▸ BRIEF
Reproduce the items verbatim, starting at the very beginning and continuing through the line that contains "### When Adding New Integration Types", with that line included. Omit the pictures.

▸ Collected data
________
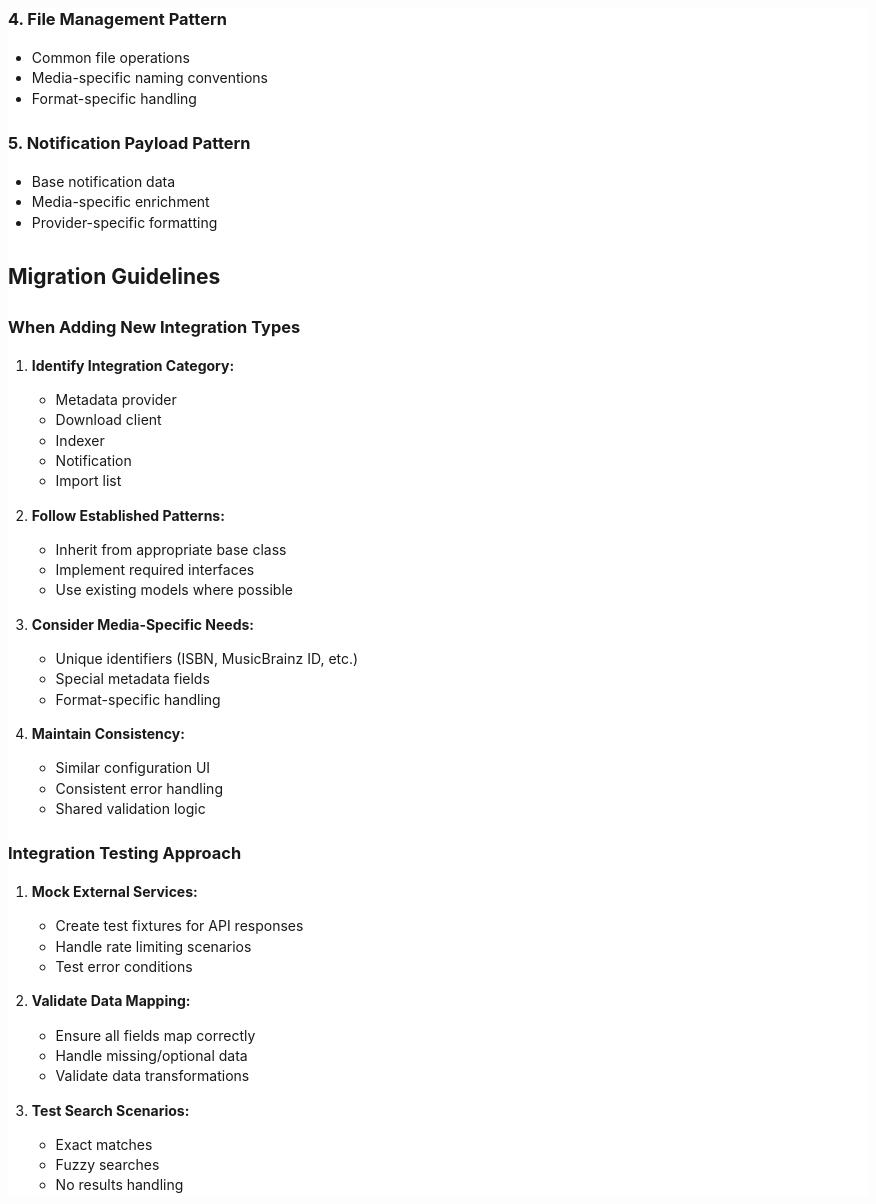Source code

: ### 4. File Management Pattern
- Common file operations
- Media-specific naming conventions
- Format-specific handling

### 5. Notification Payload Pattern
- Base notification data
- Media-specific enrichment
- Provider-specific formatting

## Migration Guidelines

### When Adding New Integration Types

1. **Identify Integration Category:**
   - Metadata provider
   - Download client
   - Indexer
   - Notification
   - Import list

2. **Follow Established Patterns:**
   - Inherit from appropriate base class
   - Implement required interfaces
   - Use existing models where possible

3. **Consider Media-Specific Needs:**
   - Unique identifiers (ISBN, MusicBrainz ID, etc.)
   - Special metadata fields
   - Format-specific handling

4. **Maintain Consistency:**
   - Similar configuration UI
   - Consistent error handling
   - Shared validation logic

### Integration Testing Approach

1. **Mock External Services:**
   - Create test fixtures for API responses
   - Handle rate limiting scenarios
   - Test error conditions

2. **Validate Data Mapping:**
   - Ensure all fields map correctly
   - Handle missing/optional data
   - Validate data transformations

3. **Test Search Scenarios:**
   - Exact matches
   - Fuzzy searches
   - No results handling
________
▸ SOLUTION FOR THIS PROBLEM
Source code

: ### 4. File Management Pattern
- Common file operations
- Media-specific naming conventions
- Format-specific handling

### 5. Notification Payload Pattern
- Base notification data
- Media-specific enrichment
- Provider-specific formatting

## Migration Guidelines

### When Adding New Integration Types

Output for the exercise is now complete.